Le contexte : bastion du Parti travailliste. Un enfant sur quatre vit dans une famille en dessous du seuil de pauvreté. Taux de chômage élevé.
Kircaldy
Les résultats (339 sondés) : Oui : 54% ; Non : 24% ; Sans opinion : 22%.
Soit, en ne prenant en compte que les suffrages exprimés : 69,6% pour le Oui et 30,4% pour le Non.
Le contexte : c’est le fief électoral de l’ancien Premier ministre, Gordon Brown. Lors des dernières élections législatives au niveau du Royaume-Uni, en 2010, il a été réélu avec 60% des voix. En Décembre dernier, une banque alimentaire a été créée afin de traiter l’explosion de la pauvreté « à un niveau incroyable ».
Seaton (Aberdeen)
Les résultats (402 sondés) : Oui : 44% ; Non : 17% ; Sans opinion : 39%.

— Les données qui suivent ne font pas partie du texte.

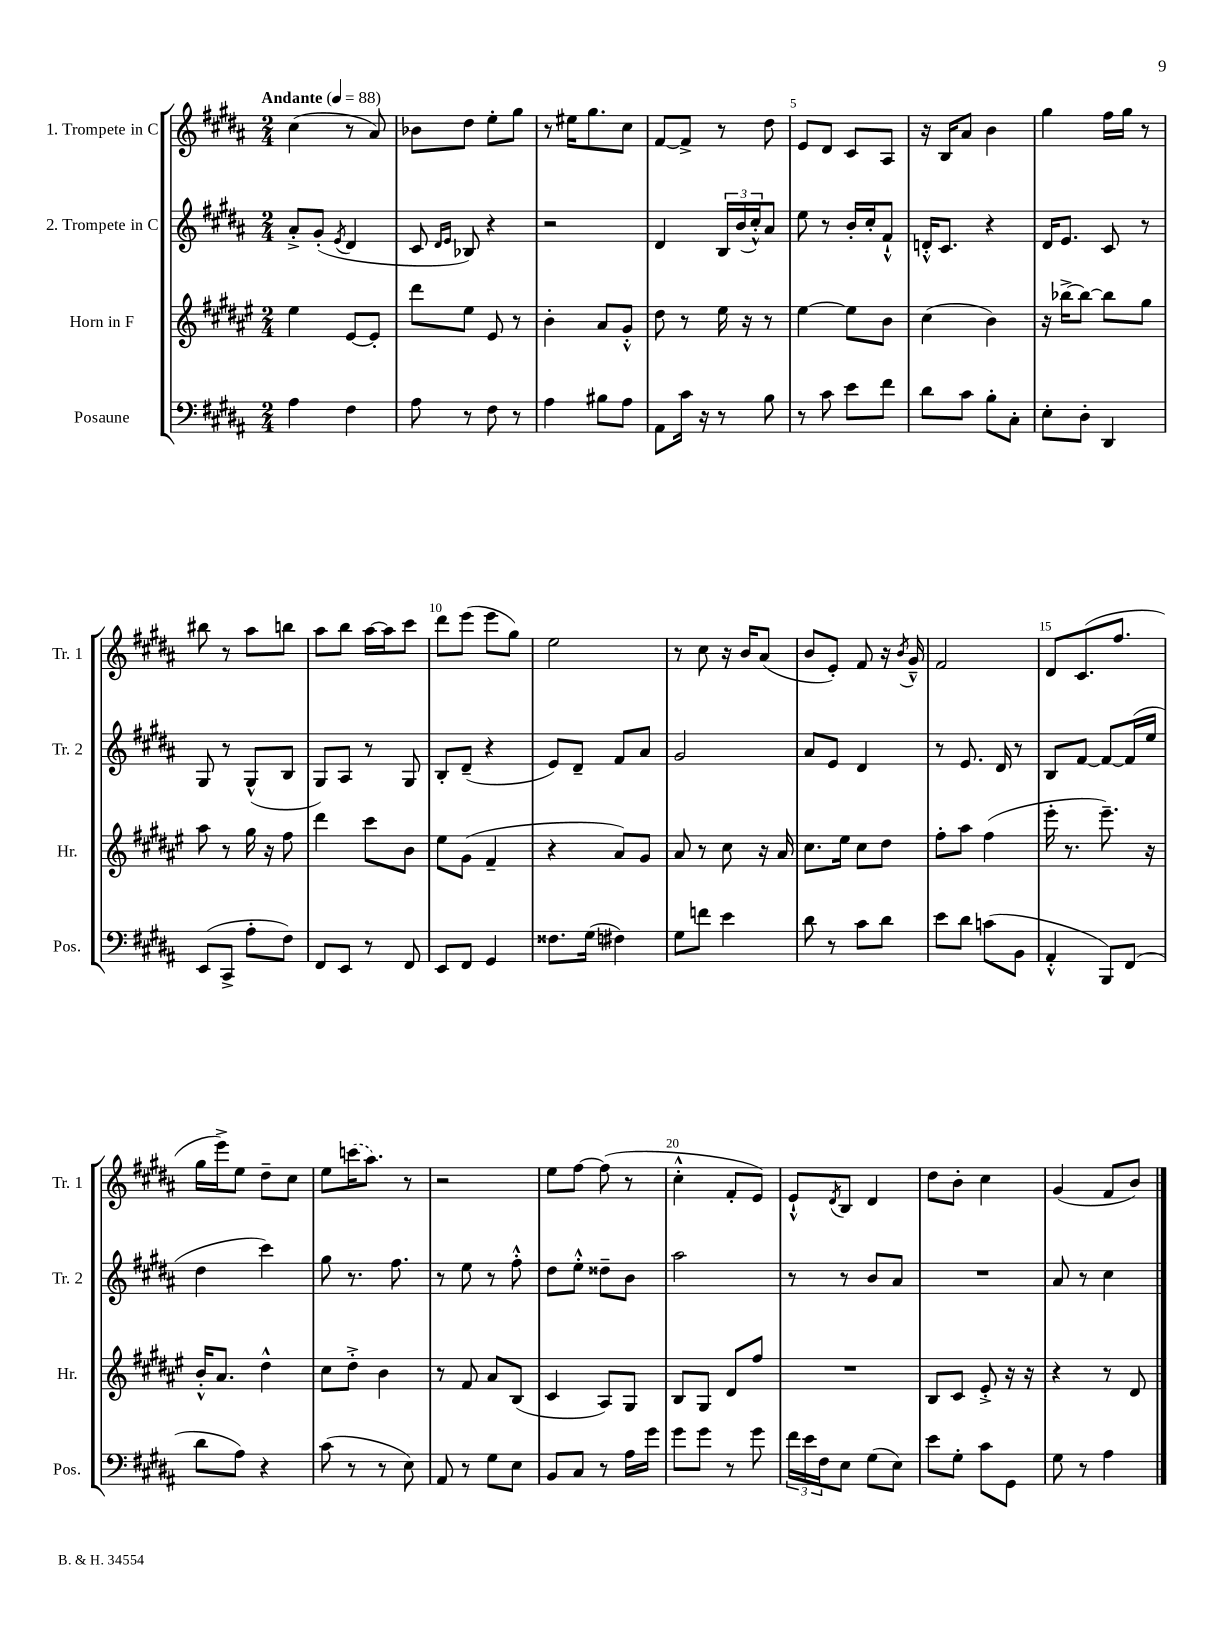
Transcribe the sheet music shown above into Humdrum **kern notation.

Soit, en ne prenant en compte que les suffrages exprimés : 72% pour le Oui et 28% pour le Non.
Le contexte : Seaton est le siège de la première banque alimentaire d’Aberdeen, ouverte en Mars 2013. Dans une zone qui héberge la plus forte densité de milliardaires du Royaume-Uni, 29% des habitants sont en dessous du seuil de pauvreté…
En conclusion, cela fait bien longtemps que l’on ne peut plus se fier aux idées reçues quant à l’opinion des électeurs. Bien longtemps aussi que Westminster a atteint sa date de péremption.
C’est le moment de faire advenir un changement social radical et nous pouvons le faire à travers une victoire du vote « Oui ». Nous avons voulu que nos réunions soient plus que des cafés du commerce. Nous avons voulu rassembler toutes les idées nécessaires pour refonder notre société, de la cave au grenier. Nous avons maintenant un long chemin à parcourir, mais le réseau des comités de la Radical Independence Campaign s’étend maintenant à toute l’Ecosse. Ce réseau travaille avec acharnement pour mettre en lumière l’hypocrisie des politiciens de Westminster et l’iniquité d’une économie du Royaume-Uni qui ne fonctionne que pour les riches.
Ces résultats montrent qu’une autre Ecosse est possible.